Première lecture : 2 Samuel 5,1-3
Deuxième lecture : Colossiens 1,12-20
Évangile du jour : Luc 23,35-43
Le Christ est notre Roi et l’accomplissement de notre espérance.
Dans son homélie pour la Solennité du Christ Roi en 2020, le pape François a exprimé avec grande beauté :
« Le règne de Jésus est le règne de l’amour : Il se fait proche de nous, notre frère, et par son humilité et sa douceur Il nous attire à Lui. »
Chaque année, en célébrant la Solennité du Christ Roi, nous nous rappelons du paradoxe du pouvoir divin :
Le Christ ne règne pas depuis un trône d’or, mais depuis le bois de la Croix. Sa couronne est d’épines, son sceptre un morceau de bois et son décret royal est la miséricorde.
Depuis ce trône de bois, Il nous attire à Lui et nous invite à participer à son Royaume.
La première lecture nous présente l’image de David choisi par Dieu comme roi.
Même petit et sans signes extérieurs de puissance, son élection révèle une vérité essentielle : Dieu ne choisit pas selon les critères humains mais selon le cœur.
David n’est pas devenu roi par force militaire ou par stratégie politique mais par sa fidélité. Le peuple d’Israël a vu en lui l’image du roi selon Dieu.

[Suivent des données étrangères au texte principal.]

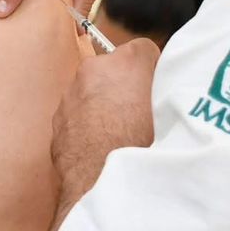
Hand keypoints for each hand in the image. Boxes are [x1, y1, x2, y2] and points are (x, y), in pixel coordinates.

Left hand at [51, 39, 159, 207]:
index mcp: (128, 62)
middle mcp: (95, 70)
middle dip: (122, 85)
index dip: (151, 71)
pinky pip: (76, 115)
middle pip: (112, 69)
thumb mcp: (171, 111)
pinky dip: (86, 125)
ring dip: (102, 105)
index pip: (143, 51)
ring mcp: (71, 94)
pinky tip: (101, 146)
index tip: (155, 88)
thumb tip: (167, 86)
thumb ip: (166, 89)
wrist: (102, 180)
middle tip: (138, 112)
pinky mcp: (58, 119)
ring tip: (118, 133)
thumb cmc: (142, 144)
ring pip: (91, 92)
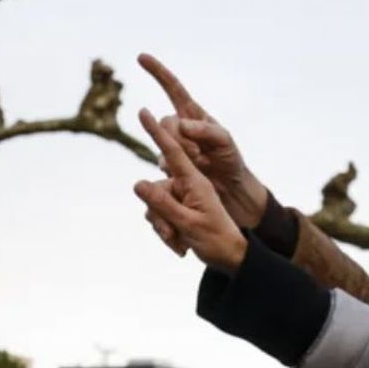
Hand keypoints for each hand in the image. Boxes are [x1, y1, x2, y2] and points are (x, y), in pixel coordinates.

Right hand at [133, 108, 247, 272]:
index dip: (157, 129)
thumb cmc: (217, 237)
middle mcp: (184, 183)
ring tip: (180, 245)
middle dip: (158, 209)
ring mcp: (179, 197)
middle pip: (155, 183)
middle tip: (171, 230)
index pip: (173, 149)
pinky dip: (167, 234)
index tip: (143, 110)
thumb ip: (164, 203)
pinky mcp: (175, 210)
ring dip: (163, 227)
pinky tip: (180, 249)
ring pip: (153, 204)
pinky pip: (157, 218)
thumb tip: (137, 182)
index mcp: (194, 178)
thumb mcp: (192, 222)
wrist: (231, 257)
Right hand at [138, 54, 269, 227]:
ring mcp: (172, 147)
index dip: (157, 72)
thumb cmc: (231, 161)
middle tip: (200, 153)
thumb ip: (205, 130)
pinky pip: (159, 163)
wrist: (230, 191)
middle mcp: (180, 128)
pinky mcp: (168, 166)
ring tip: (202, 164)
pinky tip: (189, 175)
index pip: (173, 88)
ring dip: (179, 154)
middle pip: (164, 122)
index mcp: (194, 115)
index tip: (140, 57)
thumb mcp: (225, 142)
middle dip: (179, 137)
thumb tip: (181, 124)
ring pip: (160, 143)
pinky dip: (174, 169)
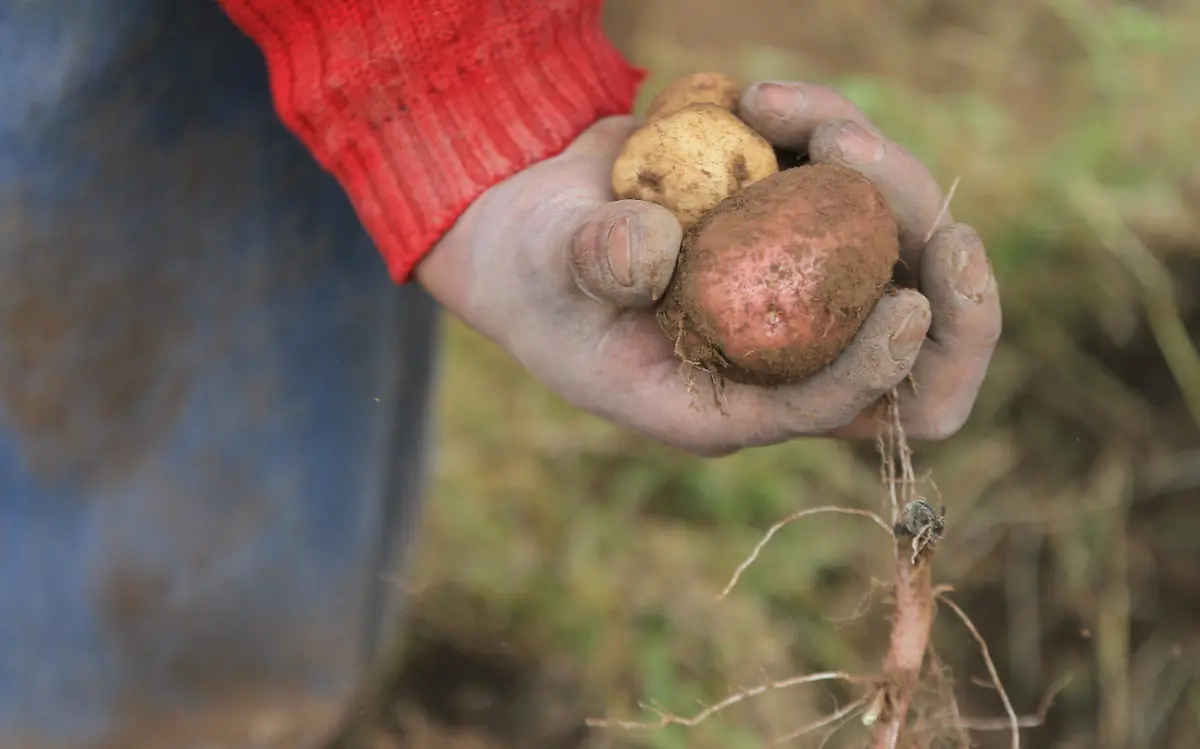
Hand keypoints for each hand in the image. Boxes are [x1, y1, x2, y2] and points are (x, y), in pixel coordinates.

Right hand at [416, 83, 1000, 454]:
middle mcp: (771, 354)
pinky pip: (854, 192)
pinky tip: (761, 100)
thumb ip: (594, 261)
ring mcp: (793, 290)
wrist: (528, 220)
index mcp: (716, 398)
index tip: (906, 308)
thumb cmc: (529, 265)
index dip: (875, 371)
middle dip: (947, 295)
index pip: (821, 409)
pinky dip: (829, 133)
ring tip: (795, 112)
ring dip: (883, 180)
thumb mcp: (543, 266)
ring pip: (895, 258)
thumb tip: (662, 250)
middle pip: (906, 357)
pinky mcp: (795, 228)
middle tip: (942, 224)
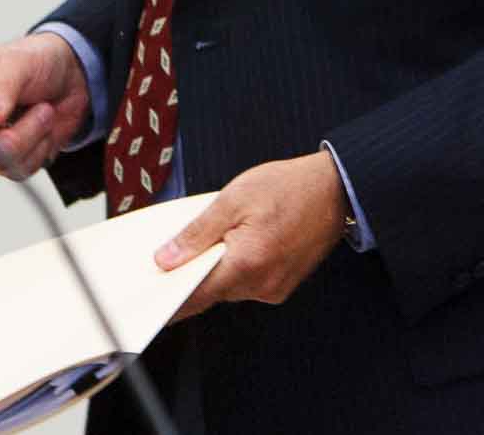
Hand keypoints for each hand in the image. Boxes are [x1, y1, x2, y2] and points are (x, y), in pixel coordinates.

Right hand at [0, 32, 89, 177]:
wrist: (70, 75)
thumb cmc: (34, 60)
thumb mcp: (17, 63)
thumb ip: (0, 88)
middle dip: (11, 135)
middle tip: (40, 109)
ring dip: (31, 138)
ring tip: (44, 111)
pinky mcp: (4, 160)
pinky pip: (16, 170)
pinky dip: (39, 151)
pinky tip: (44, 128)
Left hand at [154, 151, 346, 320]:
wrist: (335, 189)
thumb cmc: (288, 187)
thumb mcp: (233, 198)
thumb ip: (196, 233)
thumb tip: (166, 259)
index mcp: (246, 264)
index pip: (194, 296)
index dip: (168, 296)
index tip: (148, 293)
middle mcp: (262, 285)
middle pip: (211, 292)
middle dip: (192, 274)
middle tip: (178, 249)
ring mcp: (275, 289)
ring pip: (230, 288)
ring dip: (217, 269)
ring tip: (220, 235)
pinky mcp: (283, 285)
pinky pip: (248, 284)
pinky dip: (237, 268)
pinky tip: (239, 242)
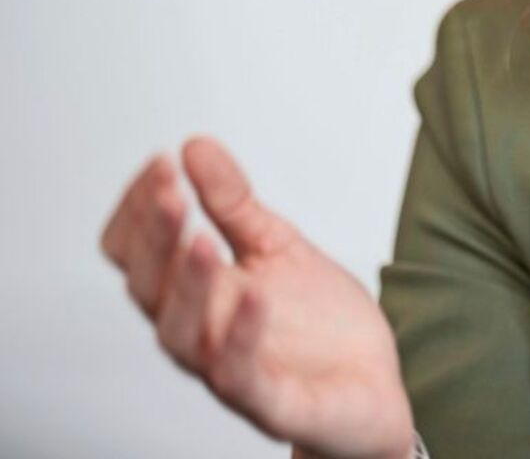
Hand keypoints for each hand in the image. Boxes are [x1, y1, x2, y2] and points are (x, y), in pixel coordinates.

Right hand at [99, 136, 414, 458]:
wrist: (371, 385)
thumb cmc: (316, 324)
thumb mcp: (278, 246)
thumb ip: (234, 204)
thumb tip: (195, 147)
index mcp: (195, 293)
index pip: (136, 254)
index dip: (139, 211)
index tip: (160, 162)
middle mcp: (200, 333)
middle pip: (150, 290)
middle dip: (156, 239)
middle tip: (169, 192)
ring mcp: (229, 371)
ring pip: (181, 335)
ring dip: (188, 285)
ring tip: (200, 238)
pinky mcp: (269, 403)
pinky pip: (240, 375)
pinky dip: (241, 336)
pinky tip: (255, 295)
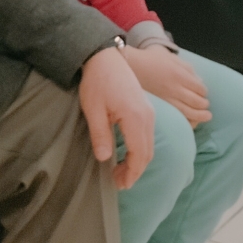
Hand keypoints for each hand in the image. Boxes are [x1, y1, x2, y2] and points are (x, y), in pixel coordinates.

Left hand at [80, 44, 155, 189]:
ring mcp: (149, 112)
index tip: (120, 184)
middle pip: (148, 153)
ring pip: (150, 145)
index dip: (132, 173)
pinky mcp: (146, 109)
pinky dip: (140, 149)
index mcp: (135, 118)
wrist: (105, 57)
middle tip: (118, 182)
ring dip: (138, 161)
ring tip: (121, 171)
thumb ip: (100, 135)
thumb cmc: (97, 82)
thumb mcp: (93, 110)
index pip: (139, 154)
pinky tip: (127, 153)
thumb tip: (105, 158)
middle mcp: (147, 116)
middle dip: (135, 171)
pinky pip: (148, 135)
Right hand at [122, 44, 211, 125]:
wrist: (129, 66)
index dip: (204, 92)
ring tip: (205, 116)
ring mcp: (166, 100)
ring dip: (200, 116)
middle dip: (204, 104)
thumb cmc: (150, 59)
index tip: (203, 92)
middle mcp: (174, 89)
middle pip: (197, 102)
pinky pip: (177, 118)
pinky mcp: (159, 107)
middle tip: (205, 106)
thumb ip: (187, 68)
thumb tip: (200, 81)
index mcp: (179, 75)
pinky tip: (191, 122)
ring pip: (190, 113)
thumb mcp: (171, 57)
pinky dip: (187, 122)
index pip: (200, 88)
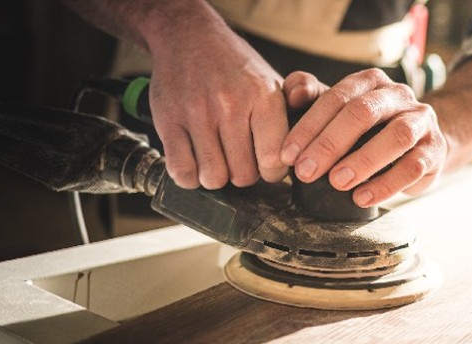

Dans la deuxième lecture, saint Paul nous introduit dans le mystère profond du règne du Christ.
Son règne n’est pas celui de la puissance terrestre mais de l’amour qui se donne, de la grâce qui réconcilie l’univers entier.
Il nous libère de l’obscurité et nous conduit vers la lumière, de l’esclavage du péché vers la liberté des enfants de Dieu.
Son Royaume repose sur la miséricorde, l’espérance, la vie et la paix.
L’Évangile nous invite à contempler un Roi différent :
Le Christ règne en se livrant, montant sur la Croix comme sur son trône.
L’inscription « Jésus de Nazareth, Roi des Juifs », écrite par dérision, devient une proclamation de vérité : le véritable règne est celui de l’amour, non de la force.
Jésus ne descend pas de la croix pour montrer sa puissance ; Il reste pour révéler son amour.
Parmi les moqueries, une lumière apparaît : le bon larron.
Reconnaissant en Jésus son Sauveur, il demande : « Souviens-toi de moi quand tu viendras dans ton Royaume. »
Et Jésus répond : « Aujourd’hui, tu seras avec moi dans le Paradis. »
Voilà l’essence de son Royaume : un Royaume de miséricorde où les pécheurs sont pardonnés et les désespérés trouvent l’espérance.
Le Christ ne conquiert pas par la force, mais par le cœur.
Il ne triomphe pas par les armes, mais par le sacrifice.
En célébrant le Christ Roi, nous l’invitons à régner dans notre cœur, nos décisions et notre vie quotidienne.
L’Année jubilaire de l’Espérance nous rappelle que notre espérance est enracinée en Dieu lui-même.
Elle naît de la rencontre avec le Ressuscité et se nourrit de la foi en ses promesses.
La Solennité du Christ Roi nous enseigne que l’espérance s’accomplit non dans le pouvoir du monde, mais dans le triomphe de l’amour.
Reconnaître le Christ comme Roi, c’est reconnaître que la vraie autorité naît du service et la vraie gloire de l’humilité.
Nous sommes appelés à vivre comme citoyens de son Royaume, qui commence dans notre cœur et se manifeste par la miséricorde, la justice et la compassion.